Das bringt uns zu Three Thousand Years of Longing , das aufgrund seines Tempos, seines Themas und seines Veröffentlichungsdatums Ende August wahrscheinlich nicht die großen Kassenzahlen einfahren wird, die Miller in der Vergangenheit erreicht hat – nicht, dass es ihn zu sehr interessieren könnte. Longing spielt Tilda Swinton als Alithea, eine Erzählerin, der von einem Dschinn (Idris Elba) in einem türkischen Hotelzimmer drei Wünsche erfüllt werden. Die Struktur ermöglicht es Miller, in mehrere kurze Fabeln einzutauchen, die sich über Generationen und Kontinente erstrecken, wie der Dschinn erzählt. Es macht nur allzu viel Sinn, dass Miller in diesem späten Stadium seiner Karriere einen Film über die Freude am Geschichtenerzählen selbst gemacht hat, ein Weg für ihn, seine technische Zauberei einzusetzen, um mehr von einer Vignetten-basierten Geschichte zu erforschen.

Während der Dschinn Alithea seine vergangenen Verstrickungen erzählt, werden wir durch verschiedene Portale in die alte Levante transportiert und sehen verschwenderische Darstellungen von unerwiderter Liebe, verräterischen Kaisersöhnen, Sexdungeons und wissenschaftlichen Wundern. Jedes fühlt sich an wie ein kurzes Kapitel eines alten illustrierten Märchenbuchs, eine spielerische filmische Übung, nicht anders als andere Autorenwerke der späten Coen-Brüder in The Ballad of Buster Scruggs oder Wes Anderson in The French Dispatch.

Aber was Longing wirklich von Millers früheren Filmen unterscheidet, ist, dass es ein übergreifendes Gefühl von Statik hat. Jedes Mal, wenn eine Geschichte endet, kehren wir in das Hotelzimmer in Istanbul zurück, wo Swinton und Elba in Bademänteln sitzen und sich unterhalten. Sie zögert, Wünsche zu äußern; Seine Geschichten sind Beispiele für Gründe, warum sie die Wünsche machen muss. Und so gehen sie hin und her, hin und her, sitzen im Hotelzimmer, rasen nicht über offene Wüsten oder rutschen über Eis.

Dies ist eine Art der Zurückhaltung, die Miller normalerweise nicht anwendet. Selbst in der realen Welt von Lorenzo's Oil saßen die Charaktere nicht so viel da und redeten, sondern weinten und monierten einander an. Der Kontrast zu der Lebendigkeit der Rückblenden erzeugt das Gefühl, als würde Miller auf einem Stuhl sitzen, das Publikum anblicken und Seiten dieses Bilderbuchs zeigen.
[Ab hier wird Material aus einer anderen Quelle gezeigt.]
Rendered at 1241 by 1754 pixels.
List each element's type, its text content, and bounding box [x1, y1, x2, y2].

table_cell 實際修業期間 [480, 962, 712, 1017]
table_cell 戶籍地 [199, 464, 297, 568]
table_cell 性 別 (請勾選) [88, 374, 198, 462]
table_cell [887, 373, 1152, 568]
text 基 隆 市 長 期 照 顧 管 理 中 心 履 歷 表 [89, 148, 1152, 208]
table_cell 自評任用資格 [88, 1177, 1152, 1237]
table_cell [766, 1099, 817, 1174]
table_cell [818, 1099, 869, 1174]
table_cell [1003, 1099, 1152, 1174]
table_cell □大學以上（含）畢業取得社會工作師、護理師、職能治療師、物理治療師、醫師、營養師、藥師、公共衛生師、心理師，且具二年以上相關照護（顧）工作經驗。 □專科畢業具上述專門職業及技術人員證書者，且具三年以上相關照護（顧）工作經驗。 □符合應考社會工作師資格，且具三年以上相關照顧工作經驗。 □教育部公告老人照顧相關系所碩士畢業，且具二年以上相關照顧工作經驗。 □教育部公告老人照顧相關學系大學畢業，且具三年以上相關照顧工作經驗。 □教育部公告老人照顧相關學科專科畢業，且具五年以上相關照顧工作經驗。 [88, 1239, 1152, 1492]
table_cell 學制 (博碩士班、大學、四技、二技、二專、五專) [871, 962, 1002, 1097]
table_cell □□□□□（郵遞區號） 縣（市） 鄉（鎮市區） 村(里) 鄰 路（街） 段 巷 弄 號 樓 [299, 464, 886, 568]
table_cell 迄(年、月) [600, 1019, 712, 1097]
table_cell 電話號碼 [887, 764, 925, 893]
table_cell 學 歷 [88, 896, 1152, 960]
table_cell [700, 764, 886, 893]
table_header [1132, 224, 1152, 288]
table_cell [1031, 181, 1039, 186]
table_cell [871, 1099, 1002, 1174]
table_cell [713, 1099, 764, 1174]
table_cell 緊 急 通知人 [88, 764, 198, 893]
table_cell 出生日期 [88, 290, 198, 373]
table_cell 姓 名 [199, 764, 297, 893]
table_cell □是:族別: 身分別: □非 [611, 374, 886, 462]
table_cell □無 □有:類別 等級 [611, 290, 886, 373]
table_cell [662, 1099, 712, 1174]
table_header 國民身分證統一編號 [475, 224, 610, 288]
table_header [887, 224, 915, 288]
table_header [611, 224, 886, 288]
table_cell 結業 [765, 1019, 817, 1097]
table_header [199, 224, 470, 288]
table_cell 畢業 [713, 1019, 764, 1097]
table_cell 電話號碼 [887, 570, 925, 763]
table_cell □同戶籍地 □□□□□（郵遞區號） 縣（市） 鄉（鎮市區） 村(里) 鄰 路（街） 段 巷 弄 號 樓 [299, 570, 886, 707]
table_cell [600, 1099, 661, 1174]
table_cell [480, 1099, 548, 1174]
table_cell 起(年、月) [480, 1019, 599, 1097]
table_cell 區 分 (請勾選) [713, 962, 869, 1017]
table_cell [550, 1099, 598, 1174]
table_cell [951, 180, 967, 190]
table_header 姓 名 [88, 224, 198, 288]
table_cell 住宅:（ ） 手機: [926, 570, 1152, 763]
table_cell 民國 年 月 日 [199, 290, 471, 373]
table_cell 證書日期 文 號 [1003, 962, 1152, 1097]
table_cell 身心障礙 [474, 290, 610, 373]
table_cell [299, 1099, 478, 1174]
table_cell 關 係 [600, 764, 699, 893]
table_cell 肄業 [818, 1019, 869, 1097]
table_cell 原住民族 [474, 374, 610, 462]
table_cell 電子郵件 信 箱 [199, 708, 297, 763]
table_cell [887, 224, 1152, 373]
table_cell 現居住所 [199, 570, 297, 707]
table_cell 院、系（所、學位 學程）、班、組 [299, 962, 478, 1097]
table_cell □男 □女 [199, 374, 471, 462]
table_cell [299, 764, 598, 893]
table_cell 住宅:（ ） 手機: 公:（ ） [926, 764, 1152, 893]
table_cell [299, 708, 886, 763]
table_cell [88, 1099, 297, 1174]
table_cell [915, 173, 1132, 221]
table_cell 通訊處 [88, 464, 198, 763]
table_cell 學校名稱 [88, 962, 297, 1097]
Elba und Swinton liefern zwei der besten Darbietungen, die Miller je herausgefordert hat; Ihre Konversation ist voller Intelligenz und Wärme, wobei Millers Charaktere normalerweise der Gesamtkulisse verpflichtet sind.

Aber es scheint, als wollte Miller nie wirklich dorthin gehen, wo der Film endet; Als die Erzählung in Gang kommt, möchte Alithea mit dem Dschinn eine Romanze führen, und die beiden beginnen eine kurze, unangenehme Liebesbeziehung. Fast wie nebenbei eilt er durch den Höhepunkt des Films, nach einer langen Zeit des Tischdeckens. Der Film endet wie ein verschwommener, angenehmer Traum, an den Sie sich immer erinnern werden. Vielleicht begreifst du die Bedeutung davon nicht ganz, aber vielleicht möchtest du es eines Tages wieder haben.

Eine Sehnsucht nach mehr Mad Max

Longing markiert ein merkwürdiges Kapitel in Millers Karriere. Es könnte am Ende als eines seiner kleineren Werke in Erinnerung bleiben, was nur fair ist, wenn man bedenkt, dass es einen geringeren Umfang hat als die meisten seiner Vorgänger. Ob aufgrund von COVID-Beschränkungen oder einfach nur aufgrund des Themas, es erreicht nicht das gleiche atemberaubende Spektakel, das er in der Vergangenheit erreicht hat.

Stattdessen dient es als nachdenkliche Pause, ein tiefer Atemzug, bevor der bald Achtzigjährige den Stress angeht, die nächsten beiden Mad MaxFilme fertigzustellen. Ob es ein durchschlagender Erfolg wird oder nicht, scheint weniger wichtig zu sein als die Tatsache, dass Miller immer noch Filme macht, die er nach seinen eigenen Vorstellungen mit Charme und Leidenschaft machen will.